Maybe, dereferencing 0 might generate a SIGSEGV signal that
can be intercepted using means of <signal.h>?

Or, you can modify the compiler to generate code for the
unary * operator that will have the intended effect.

There might be old operating systems, like old SunOS' or
possibly BrandZ systems, that might possibly allow
dereferencing a null pointer (not generating a run-time
error). Maybe you can run your code under such an OS?

Nobody

2015-04-23 02:14:13 UTC

Permalink

Post by jeff
My question is: is there a way to deal with all of these problems in one
swoop, by ignoring all code that dereferences a null pointer, i.e. null
dereference becomes a NO-OP instead of triggering an exception. ?

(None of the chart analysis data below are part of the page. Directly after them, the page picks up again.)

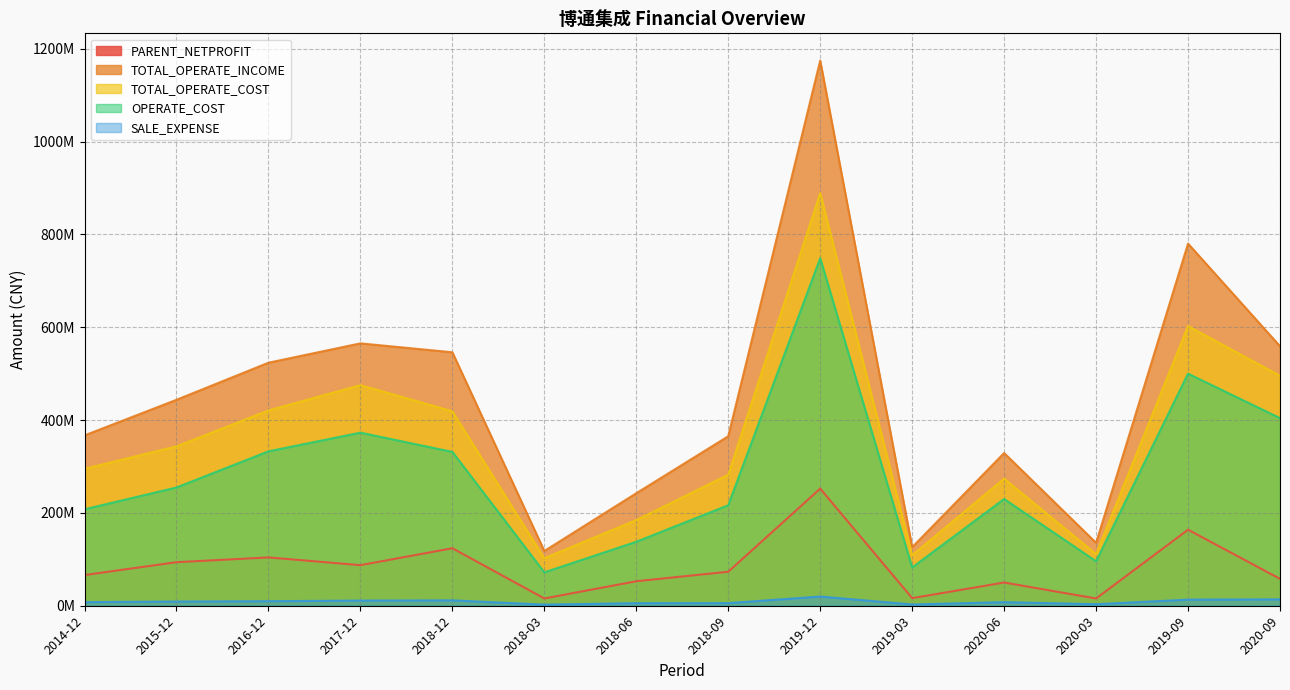

Reading left to right, transcribe all the data shown in this chart.

PARENT_NETPROFIT: 66100893.6	93843664.0	104120991.8	87427341.3	123911671.0	15659286.7	52785468.6	73297913.5	252370195.3	16382548.3	50004990.0	15657077.8	163833216.4	57960776.0
TOTAL_OPERATE_INCOME: 367035175.4	443737835.8	523622768.0	565321479.2	546120108.4	117959736.2	242421426.0	365187345.7	1174623899.1	126127879.6	329056524.6	135543679.5	780261927.8	559186366.1
TOTAL_OPERATE_COST: 294971439.3	343489389.9	420794487.0	475337719.5	418952700.2	102459041.2	184506550.9	282357535.6	889205216.9	108740945.8	273905957.5	111154092.1	602732395.9	495451685.9
OPERATE_COST: 207860777.7	254772825.6	332657246.2	372949856.2	331467765.2	71934630.0	137781890.9	216551044.7	748820662.0	82390665.2	230002953.4	95795134.8	499996383.6	404270150.4
SALE_EXPENSE: 7766544.3	8970692.9	9773290.3	11078421.2	11622957.6	2387059.7	5541370.8	5602323.7	19854365.9	2655009.9	7725200.8	3254829.8	13137287.4	13766478.7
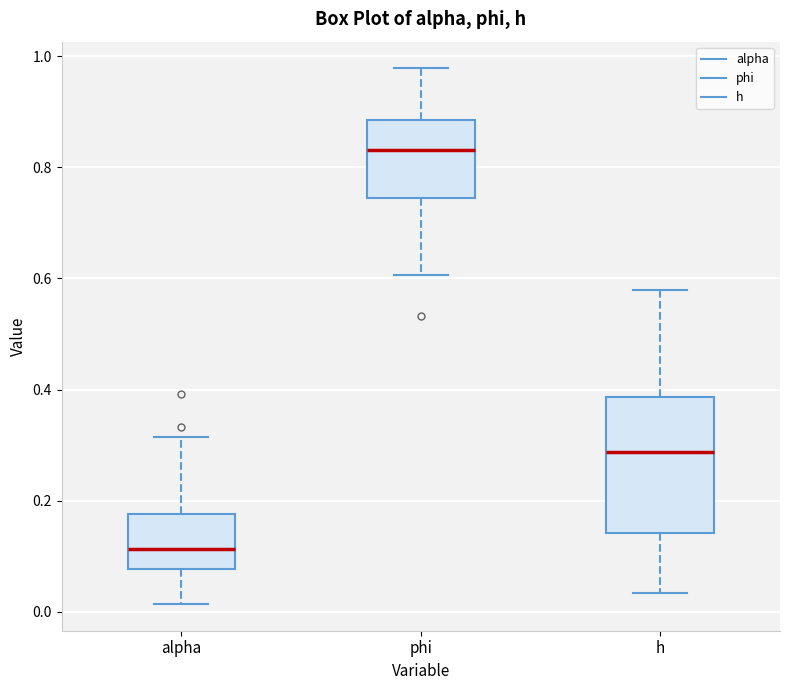

Which box has the highest median line?

phi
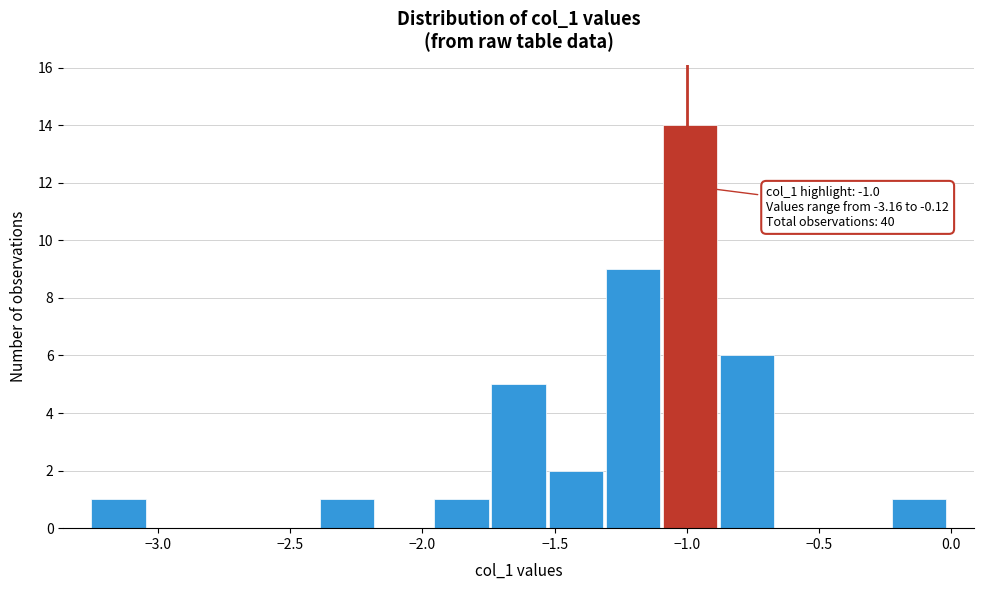

Over which range of the x-axis is the bar tallest?

-1.10 to -0.90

In a sense, existing mechanisms already ignore "all code that dereferences
a null pointer", i.e. they terminate the process, resulting in the code
(i.e. the remainder of the program) being ignored. Maybe you meant to
suggest that it should ignore some smaller portion of the code? In which
case: which portion? How should the implementation determine that?

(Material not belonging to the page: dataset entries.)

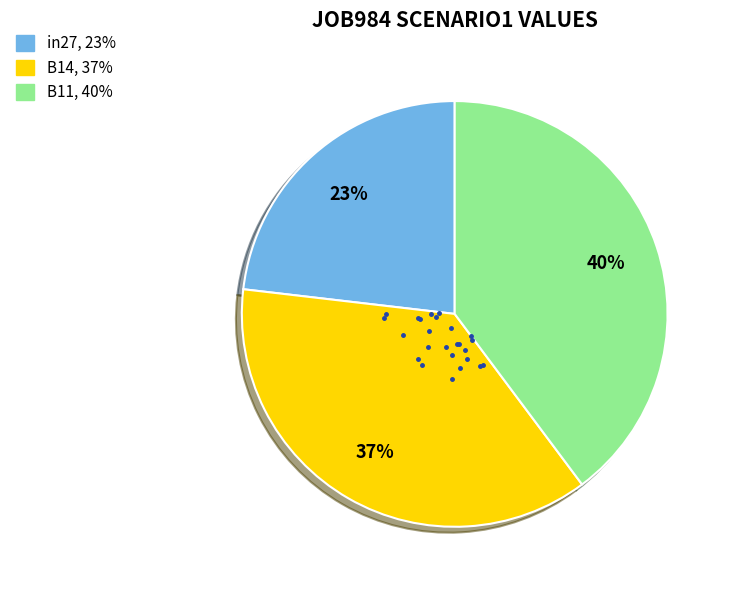

What is the total percentage of in27 and B14?

60.2%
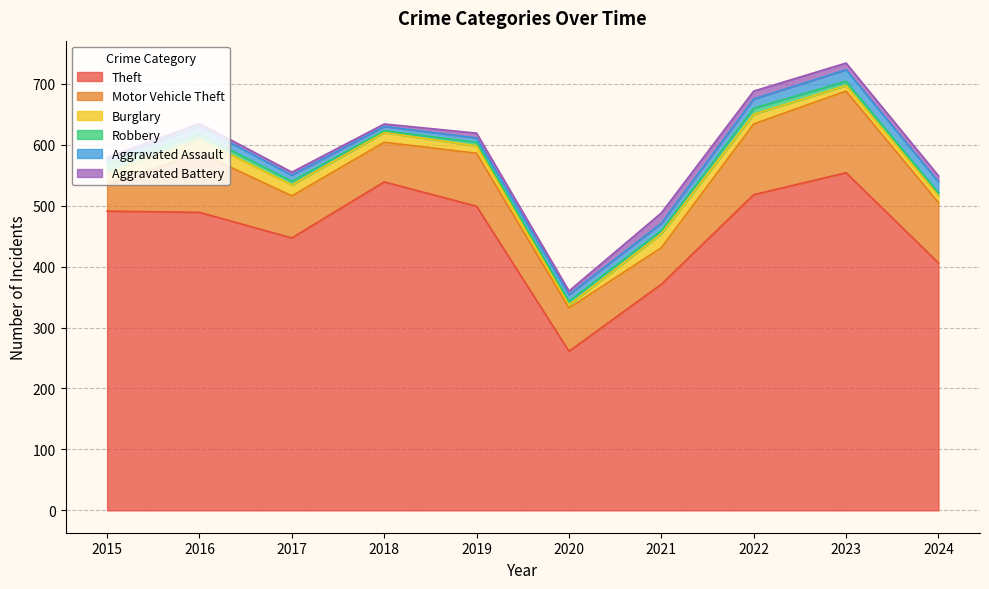

What is the difference between the maximum and second lowest values in the Robbery series?

10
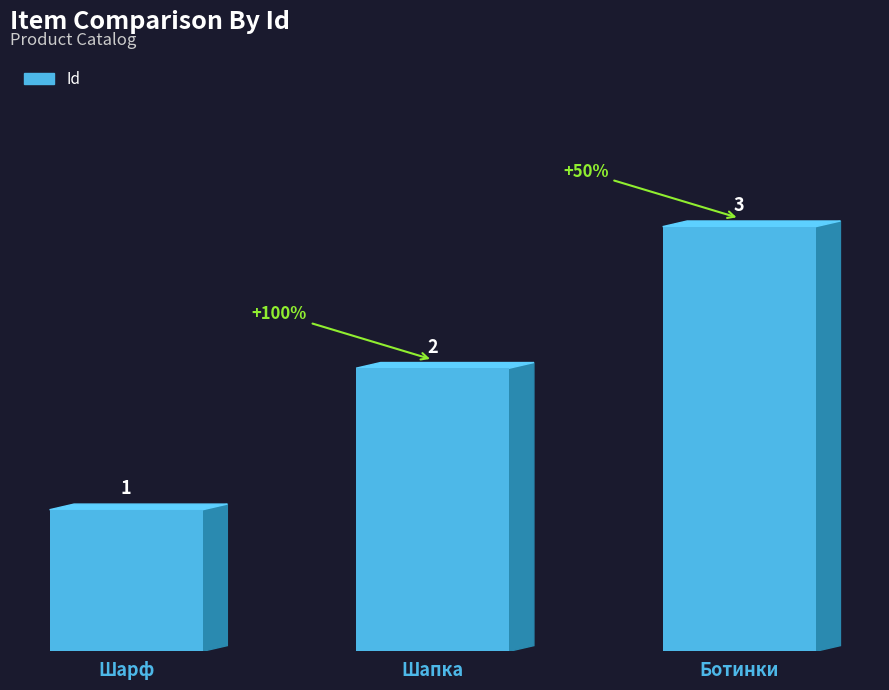

What is the value of the 2nd bar from the left?

2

As for treating null dereference as a no-op: how can it? Pointer
dereference yields a value; what value should dereferencing a null pointer
yield? Just use whatever value happened to already be in the memory (or
register)? That's likely to just result in cascading failures; if the
value is itself a pointer, offset or index (or is used in the calculation
of such), you're going to end up accessing random memory locations.

And simply testing for a null pointer and conditionalising code which
depends upon the value obtained by dereferencing is often a workaround
rather than a fix. If null isn't a legitimate value, any fix would deal
with the reasons why the pointer was null, not the consequences.

James Kuyper

2015-04-23 16:32:04 UTC

Permalink

Post by Nobody

Post by jeff
My question is: is there a way to deal with all of these problems in one
swoop, by ignoring all code that dereferences a null pointer, i.e. null
dereference becomes a NO-OP instead of triggering an exception. ?

He seemed quite specific to me: "null dereference becomes a NO-OP".
That's a very small portion of the code, often just a single instruction.

...

Post by Nobody
As for treating null dereference as a no-op: how can it? ...
... Just use whatever value happened to already be in the memory (or
register)? That's likely to just result in cascading failures; if the
value is itself a pointer, offset or index (or is used in the calculation
of such), you're going to end up accessing random memory locations.

If that bothered him (as it should) he wouldn't be asking this question.